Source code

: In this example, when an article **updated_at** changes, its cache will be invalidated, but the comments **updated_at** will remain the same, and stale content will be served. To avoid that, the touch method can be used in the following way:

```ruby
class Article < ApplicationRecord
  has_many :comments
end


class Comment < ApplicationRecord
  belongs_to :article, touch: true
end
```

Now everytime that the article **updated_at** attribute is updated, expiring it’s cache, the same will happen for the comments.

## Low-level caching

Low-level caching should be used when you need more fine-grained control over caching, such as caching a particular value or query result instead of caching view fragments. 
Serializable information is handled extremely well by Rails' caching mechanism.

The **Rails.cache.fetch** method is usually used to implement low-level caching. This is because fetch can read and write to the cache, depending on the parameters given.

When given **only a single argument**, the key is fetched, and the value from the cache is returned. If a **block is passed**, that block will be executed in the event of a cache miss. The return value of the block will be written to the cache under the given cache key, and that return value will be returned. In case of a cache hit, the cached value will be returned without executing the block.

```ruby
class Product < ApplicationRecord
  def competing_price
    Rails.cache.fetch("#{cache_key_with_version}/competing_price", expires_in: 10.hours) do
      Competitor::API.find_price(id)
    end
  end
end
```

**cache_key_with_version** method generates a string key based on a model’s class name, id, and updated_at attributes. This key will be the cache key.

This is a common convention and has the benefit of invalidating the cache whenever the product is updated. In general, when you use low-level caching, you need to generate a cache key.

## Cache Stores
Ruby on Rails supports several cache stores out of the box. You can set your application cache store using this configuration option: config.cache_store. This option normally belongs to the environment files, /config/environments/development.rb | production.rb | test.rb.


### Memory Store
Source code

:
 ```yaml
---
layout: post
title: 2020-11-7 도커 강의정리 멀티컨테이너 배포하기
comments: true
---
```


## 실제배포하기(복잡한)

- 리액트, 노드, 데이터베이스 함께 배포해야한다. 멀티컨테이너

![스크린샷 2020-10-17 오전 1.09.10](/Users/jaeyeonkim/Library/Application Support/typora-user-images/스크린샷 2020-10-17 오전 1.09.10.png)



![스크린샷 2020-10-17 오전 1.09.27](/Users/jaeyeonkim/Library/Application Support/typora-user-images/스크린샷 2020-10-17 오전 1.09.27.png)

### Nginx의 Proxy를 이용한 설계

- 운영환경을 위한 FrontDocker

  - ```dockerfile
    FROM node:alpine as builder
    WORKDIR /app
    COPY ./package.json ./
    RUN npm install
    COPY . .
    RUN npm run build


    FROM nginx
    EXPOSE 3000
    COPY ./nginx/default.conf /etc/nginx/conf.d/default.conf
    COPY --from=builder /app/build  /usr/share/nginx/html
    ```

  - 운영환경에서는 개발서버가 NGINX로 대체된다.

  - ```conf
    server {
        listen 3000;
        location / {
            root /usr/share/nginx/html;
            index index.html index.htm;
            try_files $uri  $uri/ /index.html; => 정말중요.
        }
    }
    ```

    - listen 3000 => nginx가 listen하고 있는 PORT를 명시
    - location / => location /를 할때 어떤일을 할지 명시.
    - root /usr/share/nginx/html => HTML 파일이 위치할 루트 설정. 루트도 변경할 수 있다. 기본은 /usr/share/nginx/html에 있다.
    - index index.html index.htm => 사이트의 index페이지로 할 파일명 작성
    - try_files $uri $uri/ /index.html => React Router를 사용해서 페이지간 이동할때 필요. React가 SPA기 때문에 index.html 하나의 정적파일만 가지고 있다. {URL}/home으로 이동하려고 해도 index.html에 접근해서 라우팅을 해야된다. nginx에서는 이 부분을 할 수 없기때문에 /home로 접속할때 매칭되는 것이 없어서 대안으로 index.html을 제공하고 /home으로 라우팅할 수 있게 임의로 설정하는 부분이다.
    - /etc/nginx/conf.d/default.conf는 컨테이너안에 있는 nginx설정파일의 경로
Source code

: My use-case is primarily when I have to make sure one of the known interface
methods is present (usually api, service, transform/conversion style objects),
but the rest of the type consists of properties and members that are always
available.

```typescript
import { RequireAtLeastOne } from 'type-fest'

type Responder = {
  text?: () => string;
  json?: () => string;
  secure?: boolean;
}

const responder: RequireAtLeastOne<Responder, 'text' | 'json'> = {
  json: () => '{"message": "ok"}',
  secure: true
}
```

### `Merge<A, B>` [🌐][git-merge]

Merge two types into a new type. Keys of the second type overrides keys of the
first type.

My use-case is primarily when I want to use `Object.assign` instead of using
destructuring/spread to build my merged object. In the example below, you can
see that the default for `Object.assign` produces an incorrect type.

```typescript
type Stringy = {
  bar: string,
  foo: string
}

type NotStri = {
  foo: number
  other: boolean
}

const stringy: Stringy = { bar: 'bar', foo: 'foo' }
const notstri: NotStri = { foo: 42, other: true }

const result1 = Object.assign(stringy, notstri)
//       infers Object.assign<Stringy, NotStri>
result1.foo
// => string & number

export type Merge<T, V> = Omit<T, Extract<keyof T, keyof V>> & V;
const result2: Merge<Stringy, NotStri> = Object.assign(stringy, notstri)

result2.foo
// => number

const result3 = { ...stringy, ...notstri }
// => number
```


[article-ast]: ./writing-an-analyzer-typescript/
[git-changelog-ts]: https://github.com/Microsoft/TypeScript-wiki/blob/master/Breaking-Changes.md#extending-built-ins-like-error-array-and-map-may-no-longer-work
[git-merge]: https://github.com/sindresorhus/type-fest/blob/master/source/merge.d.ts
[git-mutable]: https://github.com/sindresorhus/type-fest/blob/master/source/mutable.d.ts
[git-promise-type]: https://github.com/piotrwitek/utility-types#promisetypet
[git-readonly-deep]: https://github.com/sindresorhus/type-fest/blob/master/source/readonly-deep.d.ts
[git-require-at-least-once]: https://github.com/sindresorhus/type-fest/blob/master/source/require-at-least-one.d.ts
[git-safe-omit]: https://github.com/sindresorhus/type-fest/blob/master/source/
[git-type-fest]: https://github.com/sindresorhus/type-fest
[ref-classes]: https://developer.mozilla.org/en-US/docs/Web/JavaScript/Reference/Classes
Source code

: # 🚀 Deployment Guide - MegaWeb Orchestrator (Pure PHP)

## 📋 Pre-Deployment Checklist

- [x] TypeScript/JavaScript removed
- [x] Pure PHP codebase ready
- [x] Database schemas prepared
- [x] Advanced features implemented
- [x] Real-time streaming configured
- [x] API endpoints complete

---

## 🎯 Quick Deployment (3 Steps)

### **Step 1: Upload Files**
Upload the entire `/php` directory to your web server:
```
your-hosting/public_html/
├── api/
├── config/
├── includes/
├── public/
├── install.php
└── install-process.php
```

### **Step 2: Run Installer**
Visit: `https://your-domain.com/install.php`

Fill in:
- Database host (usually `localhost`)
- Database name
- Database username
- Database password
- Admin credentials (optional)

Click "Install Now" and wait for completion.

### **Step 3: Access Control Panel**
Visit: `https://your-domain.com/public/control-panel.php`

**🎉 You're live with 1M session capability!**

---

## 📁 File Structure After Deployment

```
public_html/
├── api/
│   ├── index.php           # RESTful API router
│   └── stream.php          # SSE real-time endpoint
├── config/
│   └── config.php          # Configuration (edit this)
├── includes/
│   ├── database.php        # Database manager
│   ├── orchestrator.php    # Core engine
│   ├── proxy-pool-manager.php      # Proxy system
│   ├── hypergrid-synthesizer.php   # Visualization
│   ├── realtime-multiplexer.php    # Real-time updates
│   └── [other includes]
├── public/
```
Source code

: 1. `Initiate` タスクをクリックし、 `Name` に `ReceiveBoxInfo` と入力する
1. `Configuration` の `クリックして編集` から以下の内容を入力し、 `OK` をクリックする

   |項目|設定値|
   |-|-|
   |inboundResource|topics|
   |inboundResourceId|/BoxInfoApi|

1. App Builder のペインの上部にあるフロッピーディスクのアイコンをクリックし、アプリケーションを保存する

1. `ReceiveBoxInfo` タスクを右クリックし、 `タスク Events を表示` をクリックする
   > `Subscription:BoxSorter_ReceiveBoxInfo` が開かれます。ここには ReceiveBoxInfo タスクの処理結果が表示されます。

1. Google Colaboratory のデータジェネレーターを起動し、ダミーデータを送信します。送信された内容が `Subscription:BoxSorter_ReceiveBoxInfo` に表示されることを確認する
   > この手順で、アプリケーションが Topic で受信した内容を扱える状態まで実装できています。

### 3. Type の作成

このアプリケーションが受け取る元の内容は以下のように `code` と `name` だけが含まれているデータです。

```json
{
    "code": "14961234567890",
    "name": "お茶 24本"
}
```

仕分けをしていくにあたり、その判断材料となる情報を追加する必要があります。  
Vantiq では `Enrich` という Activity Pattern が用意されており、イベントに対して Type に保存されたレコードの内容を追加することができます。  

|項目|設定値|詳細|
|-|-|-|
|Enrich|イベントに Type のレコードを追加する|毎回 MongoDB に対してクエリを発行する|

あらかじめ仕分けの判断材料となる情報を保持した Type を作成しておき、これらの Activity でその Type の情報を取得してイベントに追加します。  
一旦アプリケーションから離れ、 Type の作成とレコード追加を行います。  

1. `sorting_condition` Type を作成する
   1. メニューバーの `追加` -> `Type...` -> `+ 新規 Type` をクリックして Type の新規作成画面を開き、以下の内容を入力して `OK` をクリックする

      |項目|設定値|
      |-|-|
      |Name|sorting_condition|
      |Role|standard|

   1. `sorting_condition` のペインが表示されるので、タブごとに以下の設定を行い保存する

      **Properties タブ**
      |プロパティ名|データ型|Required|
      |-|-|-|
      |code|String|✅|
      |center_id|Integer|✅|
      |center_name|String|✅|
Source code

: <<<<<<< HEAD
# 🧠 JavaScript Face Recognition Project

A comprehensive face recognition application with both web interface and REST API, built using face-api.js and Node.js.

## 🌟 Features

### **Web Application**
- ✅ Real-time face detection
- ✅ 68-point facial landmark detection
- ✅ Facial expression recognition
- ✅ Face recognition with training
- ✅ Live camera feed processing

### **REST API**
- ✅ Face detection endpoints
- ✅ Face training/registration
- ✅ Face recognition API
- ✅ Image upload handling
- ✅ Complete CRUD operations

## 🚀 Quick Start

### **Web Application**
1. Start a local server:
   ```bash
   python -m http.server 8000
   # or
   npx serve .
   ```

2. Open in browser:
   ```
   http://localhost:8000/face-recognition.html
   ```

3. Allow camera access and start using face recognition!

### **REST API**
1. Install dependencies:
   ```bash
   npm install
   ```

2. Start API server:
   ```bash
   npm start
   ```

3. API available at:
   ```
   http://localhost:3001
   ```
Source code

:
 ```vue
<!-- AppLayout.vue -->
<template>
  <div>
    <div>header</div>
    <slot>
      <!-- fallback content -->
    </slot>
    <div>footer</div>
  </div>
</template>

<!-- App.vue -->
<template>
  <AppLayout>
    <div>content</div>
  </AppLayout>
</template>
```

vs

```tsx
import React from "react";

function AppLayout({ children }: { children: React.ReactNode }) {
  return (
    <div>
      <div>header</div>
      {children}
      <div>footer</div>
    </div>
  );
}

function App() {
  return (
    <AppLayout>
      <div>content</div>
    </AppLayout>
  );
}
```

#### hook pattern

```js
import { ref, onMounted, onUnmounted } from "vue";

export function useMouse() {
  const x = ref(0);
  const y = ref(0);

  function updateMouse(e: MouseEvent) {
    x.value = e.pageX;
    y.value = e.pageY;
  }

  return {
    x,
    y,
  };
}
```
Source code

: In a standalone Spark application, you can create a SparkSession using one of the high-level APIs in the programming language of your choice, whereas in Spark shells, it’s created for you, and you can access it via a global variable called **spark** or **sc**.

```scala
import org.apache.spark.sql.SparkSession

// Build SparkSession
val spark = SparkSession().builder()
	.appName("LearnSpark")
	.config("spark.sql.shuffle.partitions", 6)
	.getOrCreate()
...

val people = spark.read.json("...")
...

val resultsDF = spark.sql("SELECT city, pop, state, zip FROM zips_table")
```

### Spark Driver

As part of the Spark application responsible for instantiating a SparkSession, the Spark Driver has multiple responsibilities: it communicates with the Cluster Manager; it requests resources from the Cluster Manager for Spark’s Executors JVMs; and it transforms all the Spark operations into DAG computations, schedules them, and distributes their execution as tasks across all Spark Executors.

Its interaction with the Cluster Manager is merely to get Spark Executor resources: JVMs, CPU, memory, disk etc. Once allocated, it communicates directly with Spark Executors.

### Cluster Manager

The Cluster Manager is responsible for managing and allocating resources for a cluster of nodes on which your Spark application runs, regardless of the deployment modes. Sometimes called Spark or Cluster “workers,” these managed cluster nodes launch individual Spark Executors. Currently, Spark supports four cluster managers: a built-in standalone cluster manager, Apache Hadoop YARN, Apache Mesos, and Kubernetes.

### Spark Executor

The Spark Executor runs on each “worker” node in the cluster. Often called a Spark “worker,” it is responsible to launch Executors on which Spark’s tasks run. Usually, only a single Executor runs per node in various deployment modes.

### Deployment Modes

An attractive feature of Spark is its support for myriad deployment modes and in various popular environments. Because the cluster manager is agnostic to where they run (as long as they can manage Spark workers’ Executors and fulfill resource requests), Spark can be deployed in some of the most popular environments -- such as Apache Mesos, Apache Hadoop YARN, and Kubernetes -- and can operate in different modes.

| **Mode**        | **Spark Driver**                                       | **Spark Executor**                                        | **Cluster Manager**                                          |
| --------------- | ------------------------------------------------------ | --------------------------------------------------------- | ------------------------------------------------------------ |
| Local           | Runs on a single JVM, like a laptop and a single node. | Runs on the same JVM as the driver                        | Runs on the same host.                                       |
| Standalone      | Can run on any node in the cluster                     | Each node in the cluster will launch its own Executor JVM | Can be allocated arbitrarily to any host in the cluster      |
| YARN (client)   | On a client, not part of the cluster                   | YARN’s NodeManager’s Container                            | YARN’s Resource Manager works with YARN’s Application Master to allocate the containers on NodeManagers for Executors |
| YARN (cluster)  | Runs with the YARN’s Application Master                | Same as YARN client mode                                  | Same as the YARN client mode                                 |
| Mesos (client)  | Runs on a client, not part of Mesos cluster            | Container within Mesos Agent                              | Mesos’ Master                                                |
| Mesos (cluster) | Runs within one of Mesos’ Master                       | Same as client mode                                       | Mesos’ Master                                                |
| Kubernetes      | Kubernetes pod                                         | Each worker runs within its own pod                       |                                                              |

-------

> [What you need to do] Go through the listing above. Show each line where the word "single" is found.

> [Task answer]
When given **only a single argument**, the key is fetched, and the value from the cache is returned. If a **block is passed**, that block will be executed in the event of a cache miss. The return value of the block will be written to the cache under the given cache key, and that return value will be returned. In case of a cache hit, the cached value will be returned without executing the block.
The Spark Executor runs on each “worker” node in the cluster. Often called a Spark “worker,” it is responsible to launch Executors on which Spark’s tasks run. Usually, only a single Executor runs per node in various deployment modes.
| Local           | Runs on a single JVM, like a laptop and a single node. | Runs on the same JVM as the driver                        | Runs on the same host.                                       |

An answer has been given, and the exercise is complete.